Density to freight class reference table
| Class | Density (PCF) | Typical examples |
|---|---|---|
| 50 | 50 and above | Steel rods, bricks, sand |
| 55 | 35 to 50 | Hardwood flooring, cement bags |
| 60 | 30 to 35 | Car accessories, glass |
| 65 | 22.5 to 30 | Books, bottled beverages |
| 70 | 15 to 22.5 | Auto parts, food in cans |
| 77.5 | 13.5 to 15 | Tires, bathroom fixtures |
| 85 | 12 to 13.5 | Crated machinery, cast iron |
| 92.5 | 10.5 to 12 | Computers, monitors |
| 100 | 9 to 10.5 | Boat covers, wine cases |
| 110 | 8 to 9 | Cabinets, framed art |
| 125 | 7 to 8 | Small appliances |
| 150 | 6 to 7 | Auto sheet metal, bookcases |
| 175 | 5 to 6 | Clothing, couches, stuffed furniture |
| 200 | 4 to 5 | Aircraft parts, aluminum tables |
| 250 | 3 to 4 | Bamboo furniture, mattresses |
| 300 | 2 to 3 | Wood cabinets, kayaks |
| 400 | 1 to 2 | Deer antlers, bagged chips |
| 500 | Less than 1 | Ping pong balls, bagged feathers |
NMFC codes vs. freight class
Freight class is the price tier (50 to 500). The NMFC code is the specific item number that maps to that class. Two pallets at the same density can still get different NMFC codes if one is fragile or hazardous.
The NMFC code goes on the bill of lading. If you write down the wrong one, the carrier will reweigh and reclassify the load, then send you an updated invoice. Verify the code before pickup. The bill of lading is the document that gets scrutinized at every checkpoint.

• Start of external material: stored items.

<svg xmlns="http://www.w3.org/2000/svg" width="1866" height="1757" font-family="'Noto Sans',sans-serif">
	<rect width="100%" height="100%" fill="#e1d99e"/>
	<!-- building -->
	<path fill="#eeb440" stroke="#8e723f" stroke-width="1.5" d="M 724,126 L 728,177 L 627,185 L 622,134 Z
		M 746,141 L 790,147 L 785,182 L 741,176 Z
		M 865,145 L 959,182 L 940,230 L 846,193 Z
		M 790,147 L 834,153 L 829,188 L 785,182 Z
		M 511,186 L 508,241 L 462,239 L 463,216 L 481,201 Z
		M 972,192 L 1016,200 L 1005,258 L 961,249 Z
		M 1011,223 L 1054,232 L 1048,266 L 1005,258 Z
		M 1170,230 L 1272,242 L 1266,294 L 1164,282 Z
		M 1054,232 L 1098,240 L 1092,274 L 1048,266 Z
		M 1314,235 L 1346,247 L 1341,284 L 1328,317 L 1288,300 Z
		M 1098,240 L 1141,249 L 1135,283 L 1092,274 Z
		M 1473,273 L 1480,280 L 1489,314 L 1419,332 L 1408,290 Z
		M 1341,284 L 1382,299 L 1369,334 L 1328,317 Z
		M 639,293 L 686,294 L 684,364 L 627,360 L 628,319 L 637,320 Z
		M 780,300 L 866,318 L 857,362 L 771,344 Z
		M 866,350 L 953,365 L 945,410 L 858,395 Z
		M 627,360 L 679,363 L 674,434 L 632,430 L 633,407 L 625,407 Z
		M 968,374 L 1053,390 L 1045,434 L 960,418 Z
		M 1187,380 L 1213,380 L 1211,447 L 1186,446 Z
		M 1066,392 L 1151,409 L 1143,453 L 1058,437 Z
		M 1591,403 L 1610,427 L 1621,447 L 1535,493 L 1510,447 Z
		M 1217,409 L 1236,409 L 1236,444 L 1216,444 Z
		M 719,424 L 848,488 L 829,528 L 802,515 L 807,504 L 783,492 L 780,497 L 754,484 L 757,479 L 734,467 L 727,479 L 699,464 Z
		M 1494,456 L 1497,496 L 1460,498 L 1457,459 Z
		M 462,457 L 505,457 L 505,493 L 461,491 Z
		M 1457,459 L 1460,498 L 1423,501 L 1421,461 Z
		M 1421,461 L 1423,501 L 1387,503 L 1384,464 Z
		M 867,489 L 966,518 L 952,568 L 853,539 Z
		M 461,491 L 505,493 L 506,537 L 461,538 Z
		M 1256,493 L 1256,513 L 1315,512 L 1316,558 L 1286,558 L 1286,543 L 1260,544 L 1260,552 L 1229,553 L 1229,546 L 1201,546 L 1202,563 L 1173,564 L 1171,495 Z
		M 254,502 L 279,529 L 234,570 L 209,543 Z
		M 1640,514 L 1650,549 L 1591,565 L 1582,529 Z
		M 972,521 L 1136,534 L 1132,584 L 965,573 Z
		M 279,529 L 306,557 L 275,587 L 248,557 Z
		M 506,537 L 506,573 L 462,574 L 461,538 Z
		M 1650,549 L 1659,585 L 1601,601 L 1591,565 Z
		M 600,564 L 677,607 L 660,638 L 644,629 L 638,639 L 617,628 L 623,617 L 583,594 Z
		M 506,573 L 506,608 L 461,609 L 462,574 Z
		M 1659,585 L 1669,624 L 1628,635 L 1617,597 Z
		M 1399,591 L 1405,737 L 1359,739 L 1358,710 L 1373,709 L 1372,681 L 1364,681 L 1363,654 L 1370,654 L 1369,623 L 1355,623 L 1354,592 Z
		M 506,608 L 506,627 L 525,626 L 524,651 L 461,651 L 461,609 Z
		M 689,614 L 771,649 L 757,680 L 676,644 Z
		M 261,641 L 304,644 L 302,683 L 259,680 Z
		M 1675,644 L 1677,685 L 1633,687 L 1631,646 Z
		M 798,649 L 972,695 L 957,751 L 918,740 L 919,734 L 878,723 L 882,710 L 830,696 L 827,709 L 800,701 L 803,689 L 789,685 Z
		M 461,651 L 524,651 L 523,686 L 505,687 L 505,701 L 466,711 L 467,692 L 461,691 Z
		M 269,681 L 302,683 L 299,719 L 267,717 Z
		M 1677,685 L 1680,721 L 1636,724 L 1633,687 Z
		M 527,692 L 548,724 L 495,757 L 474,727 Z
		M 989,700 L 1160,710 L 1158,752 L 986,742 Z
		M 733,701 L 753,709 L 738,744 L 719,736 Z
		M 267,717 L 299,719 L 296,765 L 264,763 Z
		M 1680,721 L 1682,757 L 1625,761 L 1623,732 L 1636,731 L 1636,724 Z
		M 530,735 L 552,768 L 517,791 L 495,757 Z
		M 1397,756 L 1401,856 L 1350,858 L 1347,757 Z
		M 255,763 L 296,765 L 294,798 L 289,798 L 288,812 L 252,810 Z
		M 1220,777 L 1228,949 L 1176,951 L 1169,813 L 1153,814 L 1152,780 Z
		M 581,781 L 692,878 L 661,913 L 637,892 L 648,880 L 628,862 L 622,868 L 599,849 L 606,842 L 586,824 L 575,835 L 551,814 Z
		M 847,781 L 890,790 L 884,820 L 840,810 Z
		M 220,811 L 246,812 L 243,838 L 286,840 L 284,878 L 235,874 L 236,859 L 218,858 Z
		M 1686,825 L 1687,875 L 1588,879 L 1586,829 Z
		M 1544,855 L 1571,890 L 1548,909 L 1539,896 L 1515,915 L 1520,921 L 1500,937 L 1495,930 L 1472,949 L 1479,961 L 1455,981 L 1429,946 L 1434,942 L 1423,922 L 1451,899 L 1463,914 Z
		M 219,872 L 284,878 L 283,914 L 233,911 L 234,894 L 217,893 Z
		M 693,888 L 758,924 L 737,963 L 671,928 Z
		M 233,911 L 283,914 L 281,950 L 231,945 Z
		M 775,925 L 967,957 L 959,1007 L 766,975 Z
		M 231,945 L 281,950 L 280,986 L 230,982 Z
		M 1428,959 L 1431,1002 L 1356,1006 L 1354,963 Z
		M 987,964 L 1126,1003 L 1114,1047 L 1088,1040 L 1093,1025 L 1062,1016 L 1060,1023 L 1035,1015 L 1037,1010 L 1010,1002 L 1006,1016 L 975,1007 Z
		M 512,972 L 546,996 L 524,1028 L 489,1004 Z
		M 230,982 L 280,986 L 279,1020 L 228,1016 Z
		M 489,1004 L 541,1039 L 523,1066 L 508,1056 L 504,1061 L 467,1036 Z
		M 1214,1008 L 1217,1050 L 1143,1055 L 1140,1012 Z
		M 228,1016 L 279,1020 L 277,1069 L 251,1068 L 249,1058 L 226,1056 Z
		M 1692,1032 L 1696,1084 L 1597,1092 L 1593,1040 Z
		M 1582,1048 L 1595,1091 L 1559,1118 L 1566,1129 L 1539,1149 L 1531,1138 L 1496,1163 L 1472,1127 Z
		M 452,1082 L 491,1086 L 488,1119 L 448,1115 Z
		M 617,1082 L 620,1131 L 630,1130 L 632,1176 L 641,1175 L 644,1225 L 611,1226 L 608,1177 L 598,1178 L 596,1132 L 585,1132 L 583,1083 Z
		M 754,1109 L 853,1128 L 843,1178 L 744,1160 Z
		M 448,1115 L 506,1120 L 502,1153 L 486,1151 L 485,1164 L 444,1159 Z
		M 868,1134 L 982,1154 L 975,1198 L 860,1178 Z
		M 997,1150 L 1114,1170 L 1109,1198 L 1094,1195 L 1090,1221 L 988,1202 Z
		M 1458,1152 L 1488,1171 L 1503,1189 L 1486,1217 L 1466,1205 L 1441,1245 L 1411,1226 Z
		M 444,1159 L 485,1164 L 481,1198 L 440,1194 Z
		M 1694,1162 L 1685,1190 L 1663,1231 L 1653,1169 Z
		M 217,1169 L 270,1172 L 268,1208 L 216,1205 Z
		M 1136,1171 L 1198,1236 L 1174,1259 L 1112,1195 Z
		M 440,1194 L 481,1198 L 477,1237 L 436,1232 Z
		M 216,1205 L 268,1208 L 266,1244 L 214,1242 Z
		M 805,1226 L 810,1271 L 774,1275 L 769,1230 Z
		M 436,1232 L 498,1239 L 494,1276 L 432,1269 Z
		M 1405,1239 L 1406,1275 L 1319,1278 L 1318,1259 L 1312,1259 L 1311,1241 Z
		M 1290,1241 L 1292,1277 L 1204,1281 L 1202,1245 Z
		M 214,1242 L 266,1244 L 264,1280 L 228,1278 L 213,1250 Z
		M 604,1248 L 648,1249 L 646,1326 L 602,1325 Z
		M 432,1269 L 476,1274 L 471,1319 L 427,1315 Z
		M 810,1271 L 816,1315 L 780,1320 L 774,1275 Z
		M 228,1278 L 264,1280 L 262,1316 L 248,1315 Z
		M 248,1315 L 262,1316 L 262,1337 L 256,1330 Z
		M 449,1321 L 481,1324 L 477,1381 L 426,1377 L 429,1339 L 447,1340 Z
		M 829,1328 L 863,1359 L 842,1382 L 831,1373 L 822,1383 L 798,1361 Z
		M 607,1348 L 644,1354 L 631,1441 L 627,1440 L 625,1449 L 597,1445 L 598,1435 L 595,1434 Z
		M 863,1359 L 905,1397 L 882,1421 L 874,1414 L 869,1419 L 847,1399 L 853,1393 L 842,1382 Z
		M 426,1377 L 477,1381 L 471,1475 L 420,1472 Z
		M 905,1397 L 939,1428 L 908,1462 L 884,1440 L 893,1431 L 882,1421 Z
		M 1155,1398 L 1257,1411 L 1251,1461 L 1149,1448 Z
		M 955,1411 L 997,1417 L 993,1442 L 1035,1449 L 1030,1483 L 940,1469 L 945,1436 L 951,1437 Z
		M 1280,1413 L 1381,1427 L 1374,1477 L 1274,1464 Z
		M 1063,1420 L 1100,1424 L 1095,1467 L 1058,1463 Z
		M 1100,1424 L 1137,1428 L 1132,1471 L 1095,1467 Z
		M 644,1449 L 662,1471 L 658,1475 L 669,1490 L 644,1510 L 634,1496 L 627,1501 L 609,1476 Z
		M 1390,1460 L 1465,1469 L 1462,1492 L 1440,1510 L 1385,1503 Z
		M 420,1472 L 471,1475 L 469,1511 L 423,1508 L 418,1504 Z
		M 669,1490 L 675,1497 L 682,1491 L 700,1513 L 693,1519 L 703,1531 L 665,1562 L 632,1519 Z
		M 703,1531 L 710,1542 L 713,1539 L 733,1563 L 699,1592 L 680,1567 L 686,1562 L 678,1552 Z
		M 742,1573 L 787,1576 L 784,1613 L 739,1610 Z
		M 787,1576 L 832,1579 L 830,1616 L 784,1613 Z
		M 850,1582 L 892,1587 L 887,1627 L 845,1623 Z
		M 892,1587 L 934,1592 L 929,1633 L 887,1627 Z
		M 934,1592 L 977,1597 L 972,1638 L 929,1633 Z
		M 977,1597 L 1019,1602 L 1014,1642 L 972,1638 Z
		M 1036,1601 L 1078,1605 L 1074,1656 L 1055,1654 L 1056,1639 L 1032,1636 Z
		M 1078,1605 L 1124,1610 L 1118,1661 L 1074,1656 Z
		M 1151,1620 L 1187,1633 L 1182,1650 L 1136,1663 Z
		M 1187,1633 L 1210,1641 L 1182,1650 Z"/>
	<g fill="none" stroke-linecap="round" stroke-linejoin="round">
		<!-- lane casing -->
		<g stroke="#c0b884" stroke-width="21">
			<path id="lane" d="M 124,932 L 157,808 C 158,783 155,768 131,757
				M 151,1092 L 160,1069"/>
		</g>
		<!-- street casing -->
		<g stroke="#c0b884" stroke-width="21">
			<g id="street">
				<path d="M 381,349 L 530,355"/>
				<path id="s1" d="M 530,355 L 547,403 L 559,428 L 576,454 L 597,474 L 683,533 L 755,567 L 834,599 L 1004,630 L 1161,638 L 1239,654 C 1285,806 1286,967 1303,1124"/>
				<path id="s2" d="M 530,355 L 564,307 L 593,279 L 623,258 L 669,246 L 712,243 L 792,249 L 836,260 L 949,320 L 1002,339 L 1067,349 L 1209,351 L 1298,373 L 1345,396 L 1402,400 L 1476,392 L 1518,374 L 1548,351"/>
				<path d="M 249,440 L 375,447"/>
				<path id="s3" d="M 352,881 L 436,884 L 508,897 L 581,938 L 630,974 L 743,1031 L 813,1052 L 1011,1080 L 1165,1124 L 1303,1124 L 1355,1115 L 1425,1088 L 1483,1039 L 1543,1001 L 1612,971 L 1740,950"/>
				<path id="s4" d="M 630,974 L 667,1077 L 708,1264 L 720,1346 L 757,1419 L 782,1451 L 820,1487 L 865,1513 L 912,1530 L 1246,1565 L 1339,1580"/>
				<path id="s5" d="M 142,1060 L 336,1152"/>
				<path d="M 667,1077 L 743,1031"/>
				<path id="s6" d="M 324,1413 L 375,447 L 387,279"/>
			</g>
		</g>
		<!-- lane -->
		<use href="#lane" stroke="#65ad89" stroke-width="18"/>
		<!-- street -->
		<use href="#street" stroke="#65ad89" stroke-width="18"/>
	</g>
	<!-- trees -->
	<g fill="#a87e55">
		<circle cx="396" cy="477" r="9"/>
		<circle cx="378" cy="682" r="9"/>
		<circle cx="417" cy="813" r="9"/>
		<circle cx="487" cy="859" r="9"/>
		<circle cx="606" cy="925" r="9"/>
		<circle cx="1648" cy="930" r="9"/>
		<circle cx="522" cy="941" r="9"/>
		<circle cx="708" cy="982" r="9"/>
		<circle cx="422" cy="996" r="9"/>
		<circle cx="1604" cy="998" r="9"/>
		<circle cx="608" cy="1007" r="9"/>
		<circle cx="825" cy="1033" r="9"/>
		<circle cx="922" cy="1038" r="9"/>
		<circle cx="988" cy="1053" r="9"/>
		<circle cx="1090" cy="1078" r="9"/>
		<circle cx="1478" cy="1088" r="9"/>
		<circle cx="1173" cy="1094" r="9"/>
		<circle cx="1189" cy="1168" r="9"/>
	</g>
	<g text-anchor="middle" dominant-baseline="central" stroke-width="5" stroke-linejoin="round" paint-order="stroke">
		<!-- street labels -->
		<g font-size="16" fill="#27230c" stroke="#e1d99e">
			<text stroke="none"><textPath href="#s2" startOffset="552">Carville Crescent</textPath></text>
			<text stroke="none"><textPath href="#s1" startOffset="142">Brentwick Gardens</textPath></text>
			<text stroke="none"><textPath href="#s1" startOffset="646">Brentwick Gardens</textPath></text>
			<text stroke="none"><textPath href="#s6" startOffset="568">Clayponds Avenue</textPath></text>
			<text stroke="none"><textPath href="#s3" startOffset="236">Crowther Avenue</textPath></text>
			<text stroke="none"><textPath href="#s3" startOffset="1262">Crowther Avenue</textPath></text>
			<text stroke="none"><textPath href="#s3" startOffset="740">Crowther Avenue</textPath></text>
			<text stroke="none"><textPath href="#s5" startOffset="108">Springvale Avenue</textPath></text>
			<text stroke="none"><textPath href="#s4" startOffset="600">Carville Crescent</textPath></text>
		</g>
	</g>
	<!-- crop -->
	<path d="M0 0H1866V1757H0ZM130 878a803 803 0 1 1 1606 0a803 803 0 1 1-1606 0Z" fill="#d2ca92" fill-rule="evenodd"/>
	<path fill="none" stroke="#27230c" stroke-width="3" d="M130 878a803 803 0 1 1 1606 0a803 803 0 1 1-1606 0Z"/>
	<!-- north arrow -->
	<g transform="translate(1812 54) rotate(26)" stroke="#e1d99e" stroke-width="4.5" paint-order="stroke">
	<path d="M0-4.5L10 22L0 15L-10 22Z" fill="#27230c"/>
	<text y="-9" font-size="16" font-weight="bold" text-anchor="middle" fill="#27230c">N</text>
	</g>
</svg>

Common freight class mistakes that cost money
Measuring only the cartons, not the full pallet footprint and height
Forgetting to include pallet and packaging weight in total weight
Pulling class from outdated commodity tables that no longer match post-2025 NMFC items
Ignoring overhang or oversize, which triggers oversized handling fees
Skipping the hazmat or high-value flag, which voids the rate at audit
Quoting class once and never recalculating when packaging changes
If your freight comes through a port and onto a trailer, drayage rates and accessorial fees stack on top of LTL class. Plan both together. And watch the parcel side too, since parcel surcharges have their own dimensional rules that look similar but follow different math.